The 42-member club helps with community projects like Operation Surf and the Mauli Ola Foundation events to mediate the gap between the local and student surfers.

Operation Surf is an event held in mid-April, in which the Santa Cruz community volunteers to teach wounded military veterans how to surf. The Mauli Ola Foundation aims to spread awareness about cystic fibrosis, an inherited and life-threatening disorder which damages the lungs and the digestive system. Along with benefit concerts and auctions, the Mauli Ola Foundation hosts “Surf Experience Days,” in which experienced and even professional surfers teach children with cystic fibrosis how to surf.

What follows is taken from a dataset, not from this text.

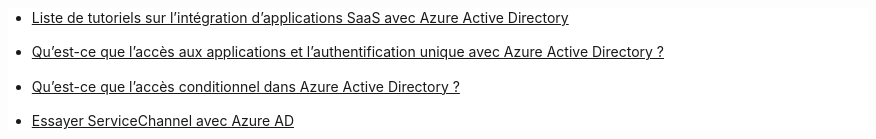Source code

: - [Liste de tutoriels sur l’intégration d’applications SaaS avec Azure Active Directory](./tutorial-list.md)

- [Qu’est-ce que l’accès aux applications et l’authentification unique avec Azure Active Directory ?](../manage-apps/what-is-single-sign-on.md)

- [Qu’est-ce que l’accès conditionnel dans Azure Active Directory ?](../conditional-access/overview.md)

- [Essayer ServiceChannel avec Azure AD](https://aad.portal.azure.com/)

Sampiere said both local and student surfers are regular volunteers at both of these events, and they are great opportunities to build a sense of community between both, while working together to make a positive change in the world.

“I was at Operation Surf last year,” said local surfer, Dylan Johnson, “[and] so were a bunch of my buddies. We noticed the students helping out too, and we appreciated it — so did the vets.”

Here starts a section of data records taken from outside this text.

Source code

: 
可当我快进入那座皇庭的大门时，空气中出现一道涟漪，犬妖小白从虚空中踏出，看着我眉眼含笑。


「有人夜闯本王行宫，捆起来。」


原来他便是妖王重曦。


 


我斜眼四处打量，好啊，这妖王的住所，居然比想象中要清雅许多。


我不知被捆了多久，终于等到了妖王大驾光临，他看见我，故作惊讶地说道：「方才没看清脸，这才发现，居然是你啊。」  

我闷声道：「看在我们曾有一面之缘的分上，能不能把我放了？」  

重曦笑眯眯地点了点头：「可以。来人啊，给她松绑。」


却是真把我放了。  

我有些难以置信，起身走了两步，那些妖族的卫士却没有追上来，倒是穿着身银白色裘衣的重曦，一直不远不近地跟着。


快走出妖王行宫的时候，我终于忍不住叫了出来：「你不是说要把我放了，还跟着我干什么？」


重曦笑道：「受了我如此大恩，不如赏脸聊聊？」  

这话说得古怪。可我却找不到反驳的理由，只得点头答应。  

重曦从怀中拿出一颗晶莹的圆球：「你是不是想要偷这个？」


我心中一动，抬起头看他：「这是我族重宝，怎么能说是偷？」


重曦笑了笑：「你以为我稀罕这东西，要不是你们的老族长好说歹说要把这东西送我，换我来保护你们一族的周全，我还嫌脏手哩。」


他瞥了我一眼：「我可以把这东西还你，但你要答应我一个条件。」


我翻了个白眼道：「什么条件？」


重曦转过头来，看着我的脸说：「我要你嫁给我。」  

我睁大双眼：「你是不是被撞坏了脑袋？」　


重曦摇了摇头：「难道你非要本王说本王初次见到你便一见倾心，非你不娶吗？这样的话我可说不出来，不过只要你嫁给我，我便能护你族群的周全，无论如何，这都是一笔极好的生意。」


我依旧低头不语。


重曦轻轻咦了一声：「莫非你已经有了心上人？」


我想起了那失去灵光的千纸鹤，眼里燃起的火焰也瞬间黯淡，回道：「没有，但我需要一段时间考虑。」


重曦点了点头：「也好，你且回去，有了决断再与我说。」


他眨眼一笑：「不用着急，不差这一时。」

Sampiere said these events are held in Santa Cruz not only because of the ideal surfing conditions, but also because Santa Cruz’s rich surfing culture and reputation helps draw more attention and support towards them. The city is ranked No. 1 in Surfer Magazine’s “Best Surf Towns in America” and No. 15 in National Geographic’s “World’s 20 Best Surf Towns.” The surf towns are rated not only on the quality of the waves but also on their sense of community.

Johnson said the waves of Steamer Lane are some of the most famous in all the world, and like anything so sought-after, there is a possessiveness and a feeling of entitlement locals have towards them.

“We see each other out here every single day,” Johnson said. “We generally don’t like students hogging up our waves. There can be some hostility at times. Personally, I don’t like how the university keeps growing, and […] they’re taking up all our waves.”

There are around 3,000 more students at UCSC than there were a decade ago, and the university’s enrollment figure will continue to increase in the wake of UC President Janet Napolitano’s mandate to accept 10,000 more students systemwide by fall 2020.

“[The locals have] been here much longer than we have,” Sampiere said. “They have a right to be protective over this beautiful and limited resource that they have.”

Emilio Galvan, a local surfer and employee at the Santa Cruz Surf Museum, said this idea of integration and mutual enjoyment was the ethic on which American Surfing was originally founded. Surfing was first introduced to Santa Cruz, and to America, by three teenage Hawaiian princes, David Kawananakoa, Edward Keli‘iahonui and Jonah Kuhio Kalanianaʻ‘ole.

“When the Hawaiians introduced surfing to the U.S., they were trying to share a culture of mutual respect,” Galvan said. “They were trying to teach everyone how to surf, regardless of skill level. I think the idea of a surf club is great, if it can perpetuate those values and help to spread that feeling of community.”

Sampiere said the central goal of the club is to encourage more students to surf, to integrate them into the surfing community and to help teach them how to master the art. The club keeps surfing accessible to students by providing rides to those who live further away from beaches and lending their experience to more novice surfers.

The competitive club does not ask any dues from its members aside from the $100 registration fee for joining the National Scholastic Surfing Association. The club operates on a yearly $900 budget provided by the school, with the national tournament costing anywhere from $500 to $700.

In order to pay for competitions, equipment and gas, they sell T-shirts and do restaurant fundraising. Sampiere said they are also planning to host a “learn to surf” day, and much of their budget comes from generous donations from the members’ families.

With the club, students now have a reliable way to get out to the water, as well as a community to help support them as they progress in their skill level.

“It’s a beautiful sport and a great way to meet new friends,” Sampiere said. “I’m just happy to be able to share it with others.”